Разница была тонкой, но постепенно удалось ее «схватить». Мало помалу, спотыкаясь, я начал объясняться с Лю по-китайски. Общение происходило не только на уроках: мы часто делились друг с другом хлебным и сахарным пайками.
Мишу Церельсона и Лю Чжендуна вызвали из камеры «с вещами» раньше меня. Вскоре, 26 сентября, пришла и моя очередь.
Меня не вывезли из «Крестов», а спустили в первый этаж и водворили в холодное, странно пустое помещение. Но нет, не пустое: когда глаза привыкли к полутьме, я увидел Нику Ереховича. Он был погружен в раздумье, столь глубокое, что не слышал грохота ни отворенной, ни вновь захлопнутой двери камеры.
– Здравствуй, Ника, – проговорил я, садясь рядом с ним на узел со своими пожитками. Он вздрогнул и оживился.
– Здравствуй! Ты получил обвинительное заключение? Как же без этого? Вот оно.

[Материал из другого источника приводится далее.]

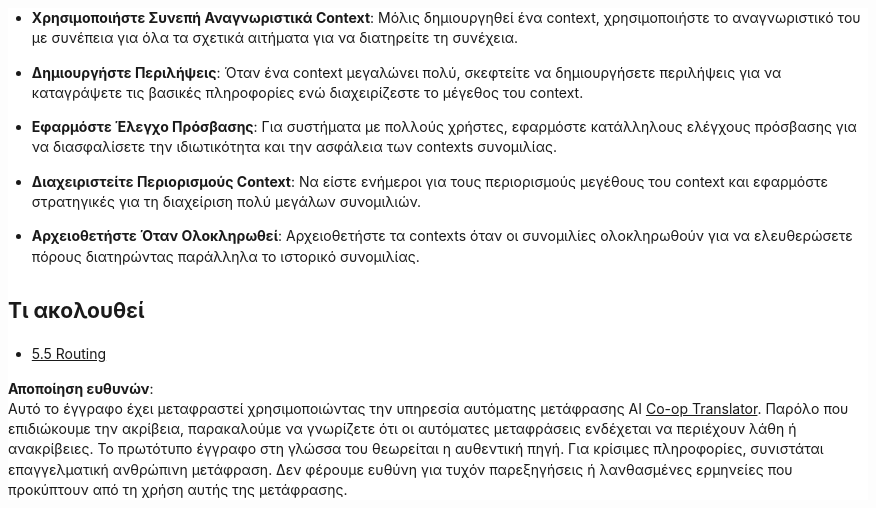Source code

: - **Χρησιμοποιήστε Συνεπή Αναγνωριστικά Context**: Μόλις δημιουργηθεί ένα context, χρησιμοποιήστε το αναγνωριστικό του με συνέπεια για όλα τα σχετικά αιτήματα για να διατηρείτε τη συνέχεια.

- **Δημιουργήστε Περιλήψεις**: Όταν ένα context μεγαλώνει πολύ, σκεφτείτε να δημιουργήσετε περιλήψεις για να καταγράψετε τις βασικές πληροφορίες ενώ διαχειρίζεστε το μέγεθος του context.

- **Εφαρμόστε Έλεγχο Πρόσβασης**: Για συστήματα με πολλούς χρήστες, εφαρμόστε κατάλληλους ελέγχους πρόσβασης για να διασφαλίσετε την ιδιωτικότητα και την ασφάλεια των contexts συνομιλίας.

- **Διαχειριστείτε Περιορισμούς Context**: Να είστε ενήμεροι για τους περιορισμούς μεγέθους του context και εφαρμόστε στρατηγικές για τη διαχείριση πολύ μεγάλων συνομιλιών.

- **Αρχειοθετήστε Όταν Ολοκληρωθεί**: Αρχειοθετήστε τα contexts όταν οι συνομιλίες ολοκληρωθούν για να ελευθερώσετε πόρους διατηρώντας παράλληλα το ιστορικό συνομιλίας.

## Τι ακολουθεί

- [5.5 Routing](../mcp-routing/README.md)

**Αποποίηση ευθυνών**:  
Αυτό το έγγραφο έχει μεταφραστεί χρησιμοποιώντας την υπηρεσία αυτόματης μετάφρασης AI [Co-op Translator](https://github.com/Azure/co-op-translator). Παρόλο που επιδιώκουμε την ακρίβεια, παρακαλούμε να γνωρίζετε ότι οι αυτόματες μεταφράσεις ενδέχεται να περιέχουν λάθη ή ανακρίβειες. Το πρωτότυπο έγγραφο στη γλώσσα του θεωρείται η αυθεντική πηγή. Για κρίσιμες πληροφορίες, συνιστάται επαγγελματική ανθρώπινη μετάφραση. Δεν φέρουμε ευθύνη για τυχόν παρεξηγήσεις ή λανθασμένες ερμηνείες που προκύπτουν από τη χρήση αυτής της μετάφρασης.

– Дело-то плохо: нас будет судить военный трибунал.
– Да, военный трибунал Ленинградского военного округа. Это какая-то ошибка – ведь ни я, ни ты, ни Лева Гумилев, третий наш со-процессник, никто из нас никогда не служил в армии. У нас была студенческая отсрочка. Я думаю, на суде это должно выясниться.
Ника горестно вздохнул.
– Выяснять не станут. Вероятно, дело передали на трибунал потому, что нам пришивали террор. Тебе его сватали?

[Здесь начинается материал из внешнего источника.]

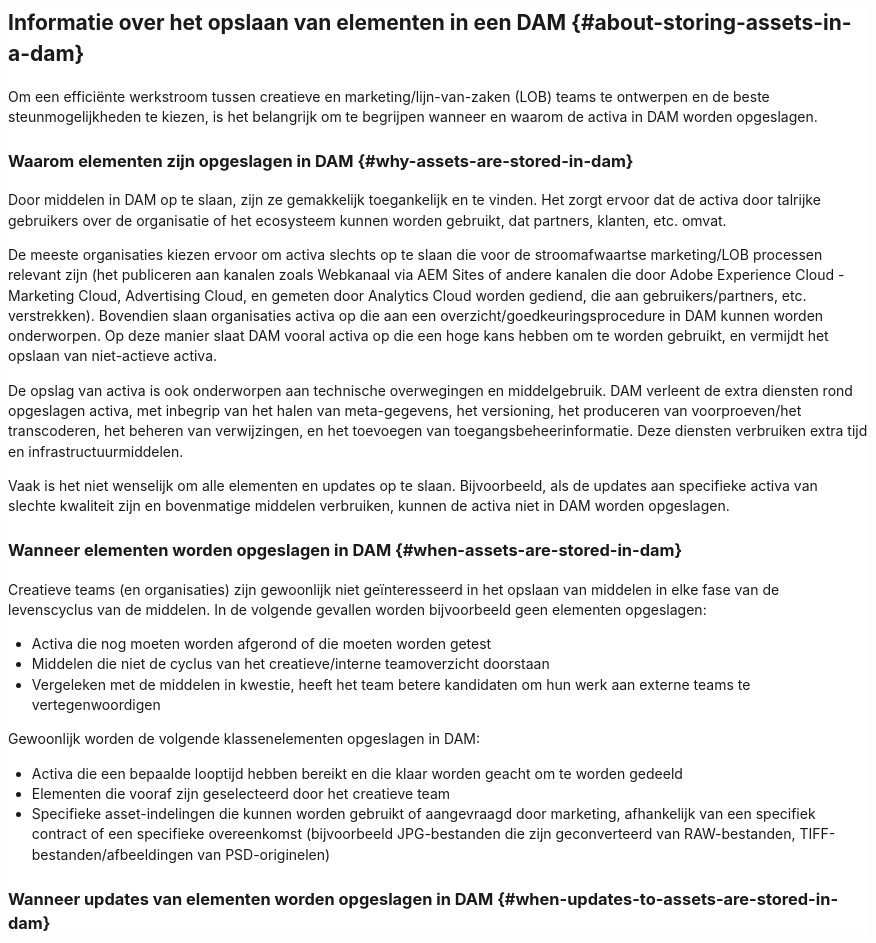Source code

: 

## Informatie over het opslaan van elementen in een DAM {#about-storing-assets-in-a-dam}

Om een efficiënte werkstroom tussen creatieve en marketing/lijn-van-zaken (LOB) teams te ontwerpen en de beste steunmogelijkheden te kiezen, is het belangrijk om te begrijpen wanneer en waarom de activa in DAM worden opgeslagen.

### Waarom elementen zijn opgeslagen in DAM {#why-assets-are-stored-in-dam}

Door middelen in DAM op te slaan, zijn ze gemakkelijk toegankelijk en te vinden. Het zorgt ervoor dat de activa door talrijke gebruikers over de organisatie of het ecosysteem kunnen worden gebruikt, dat partners, klanten, etc. omvat.

De meeste organisaties kiezen ervoor om activa slechts op te slaan die voor de stroomafwaartse marketing/LOB processen relevant zijn (het publiceren aan kanalen zoals Webkanaal via AEM Sites of andere kanalen die door Adobe Experience Cloud - Marketing Cloud, Advertising Cloud, en gemeten door Analytics Cloud worden gediend, die aan gebruikers/partners, etc. verstrekken). Bovendien slaan organisaties activa op die aan een overzicht/goedkeuringsprocedure in DAM kunnen worden onderworpen. Op deze manier slaat DAM vooral activa op die een hoge kans hebben om te worden gebruikt, en vermijdt het opslaan van niet-actieve activa.

De opslag van activa is ook onderworpen aan technische overwegingen en middelgebruik. DAM verleent de extra diensten rond opgeslagen activa, met inbegrip van het halen van meta-gegevens, het versioning, het produceren van voorproeven/het transcoderen, het beheren van verwijzingen, en het toevoegen van toegangsbeheerinformatie. Deze diensten verbruiken extra tijd en infrastructuurmiddelen.

Vaak is het niet wenselijk om alle elementen en updates op te slaan. Bijvoorbeeld, als de updates aan specifieke activa van slechte kwaliteit zijn en bovenmatige middelen verbruiken, kunnen de activa niet in DAM worden opgeslagen.

### Wanneer elementen worden opgeslagen in DAM {#when-assets-are-stored-in-dam}

Creatieve teams (en organisaties) zijn gewoonlijk niet geïnteresseerd in het opslaan van middelen in elke fase van de levenscyclus van de middelen. In de volgende gevallen worden bijvoorbeeld geen elementen opgeslagen:

* Activa die nog moeten worden afgerond of die moeten worden getest
* Middelen die niet de cyclus van het creatieve/interne teamoverzicht doorstaan
* Vergeleken met de middelen in kwestie, heeft het team betere kandidaten om hun werk aan externe teams te vertegenwoordigen

Gewoonlijk worden de volgende klassenelementen opgeslagen in DAM:

* Activa die een bepaalde looptijd hebben bereikt en die klaar worden geacht om te worden gedeeld
* Elementen die vooraf zijn geselecteerd door het creatieve team
* Specifieke asset-indelingen die kunnen worden gebruikt of aangevraagd door marketing, afhankelijk van een specifiek contract of een specifieke overeenkomst (bijvoorbeeld JPG-bestanden die zijn geconverteerd van RAW-bestanden, TIFF-bestanden/afbeeldingen van PSD-originelen)

### Wanneer updates van elementen worden opgeslagen in DAM {#when-updates-to-assets-are-stored-in-dam}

– Да, приписали подготовку покушения на Жданова. Это как всем, арестованным в Ленинграде. Только быстро отстали, наверное, остатками ума поняли: ни в какие ворота не лезет.

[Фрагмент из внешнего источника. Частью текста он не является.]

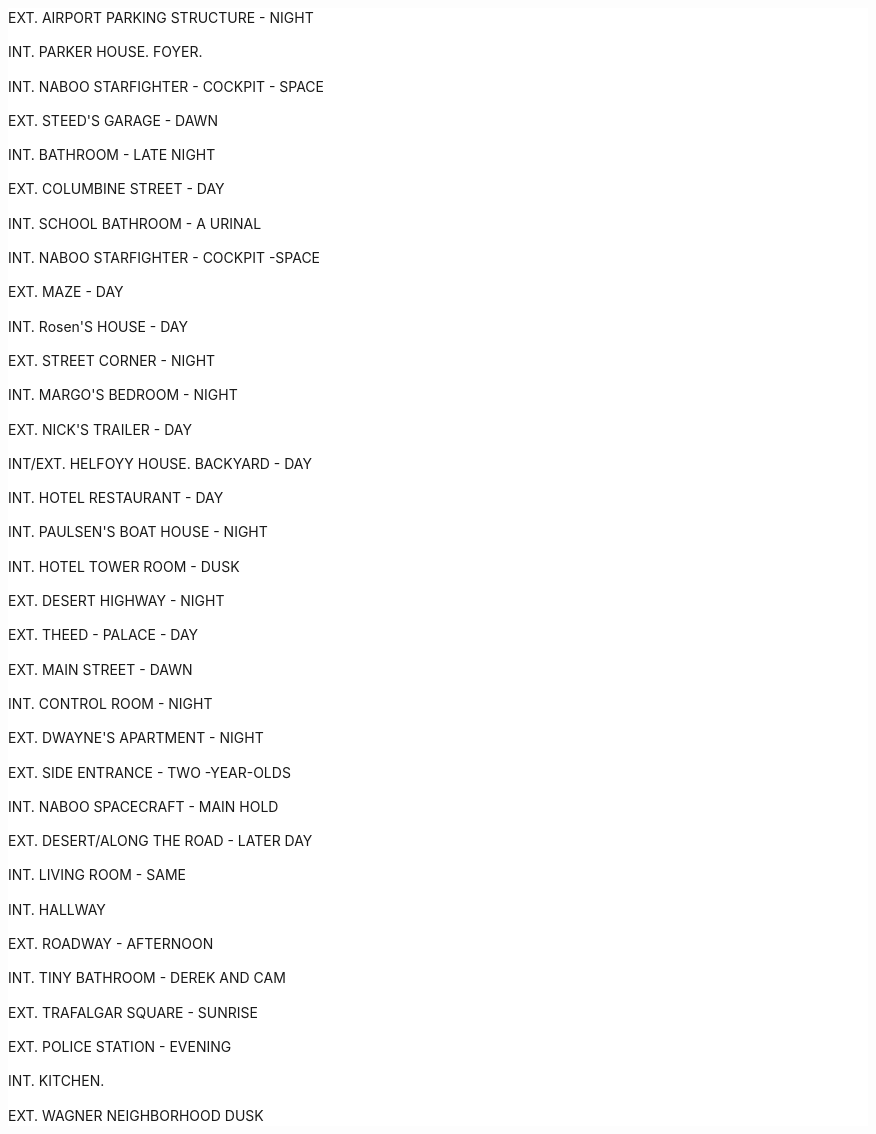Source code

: EXT. AIRPORT PARKING STRUCTURE - NIGHT

INT. PARKER HOUSE. FOYER.

INT. NABOO STARFIGHTER - COCKPIT - SPACE

EXT. STEED'S GARAGE - DAWN

INT. BATHROOM - LATE NIGHT

EXT. COLUMBINE STREET - DAY

INT. SCHOOL BATHROOM - A URINAL

INT. NABOO STARFIGHTER - COCKPIT -SPACE

EXT. MAZE - DAY

INT. Rosen'S HOUSE - DAY

EXT. STREET CORNER - NIGHT

INT. MARGO'S BEDROOM - NIGHT

EXT. NICK'S TRAILER - DAY

INT/EXT. HELFOYY HOUSE. BACKYARD - DAY

INT. HOTEL RESTAURANT - DAY

INT. PAULSEN'S BOAT HOUSE - NIGHT

INT. HOTEL TOWER ROOM - DUSK

EXT. DESERT HIGHWAY - NIGHT

EXT. THEED - PALACE - DAY

EXT. MAIN STREET - DAWN

INT. CONTROL ROOM - NIGHT

EXT. DWAYNE'S APARTMENT - NIGHT

EXT. SIDE ENTRANCE - TWO -YEAR-OLDS

INT. NABOO SPACECRAFT - MAIN HOLD

EXT. DESERT/ALONG THE ROAD - LATER DAY

INT. LIVING ROOM - SAME

INT. HALLWAY

EXT. ROADWAY - AFTERNOON

INT. TINY BATHROOM - DEREK AND CAM

EXT. TRAFALGAR SQUARE - SUNRISE

EXT. POLICE STATION - EVENING

INT. KITCHEN.

EXT. WAGNER NEIGHBORHOOD DUSK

– Меня тоже обвинили по террору, и я не помню, осталось ли это в протоколе. Все плохо.
Я положил руку на Никино плечо.
– Брось. Как-то все будет, перемелется. Если засудят, подадим кассацию… Не может быть, чтобы карали невиновных. Все-таки, следствие – это одно, а суд – совсем другое, тут и адвокат полагается.
Ника хотел возразить, но тут шумно приоткрылась дверь и сразу столь же шумно захлопнулась. Это впустили к нам Леву Гумилева.
– Ну, вот, все в сборе – сказал он, подходя. – Здорово, братцы.
Завязался немолчный разговор. Так давно мы расстались, так долго не виделись! Вспоминали университет, своих учителей, друзей. Дивились внешнему виду друг друга: у Левы и Ники за месяцы неволи отросли усы и окладистые бороды: у меня растительности было меньше, но сильно исхудало лицо, глубоко запали глаза.
– Вот так, братцы, – раздумчиво проговорил вдруг Лева и вздохнул.
– Сидим и ждем, когда нас начнут судить по ложным протоколам.
– Тебе хорошо, – грустно пошутил я. – Ты как расписывался? Достаточно к первой букве имени приставить первый слог фамилии и все будет в порядке: «Лгу».
– Я так и делал! – вскричал Лева и засмеялся. Даже удрученный Ника улыбнулся злой игре букв. Постепенно речь зашла о филологии, потом все мы углубились в историю Востока. Пошли споры, до которых Лева был большой охотник. Вечно – и когда мы учились в университете, и сейчас – он доказывал что-то свое, но и у меня было собственное мнение, и Ника уже думал по-своему. Так, воюя доводами, приводя одно изощренное возражение за другим, каждый из нас позабыл, где мы находимся, и выпала из головы мысль о трибунале. Тюремная ночь с 26 на 27 сентября 1938 года подходила к концу: обессиленные спорами, мы прикорнули друг возле друга.
Утром нас подняли, заперли в грузовик, повезли, высадили. Снова слепой асфальт казенного двора, снова лестница, коридор – и узкий застенок, словно в первый день заключения, тогда, 11 февраля. Как давно это было! Но сейчас я вижу стены, исцарапанные надписями. Мы трое вглядываемся в знаки человеческой скорби, в памятники отчаяния и мужества; читали с Никой древние семитские рукописи, теперь читаем новейшие русские. «Здесь седел…» Кто-то, не умудренный большой грамотностью, хотел начертать «сидел», но какая красноречивая ошибка! Здесь в течение нескольких мгновений седеют, отсюда часто не выходят – выносят.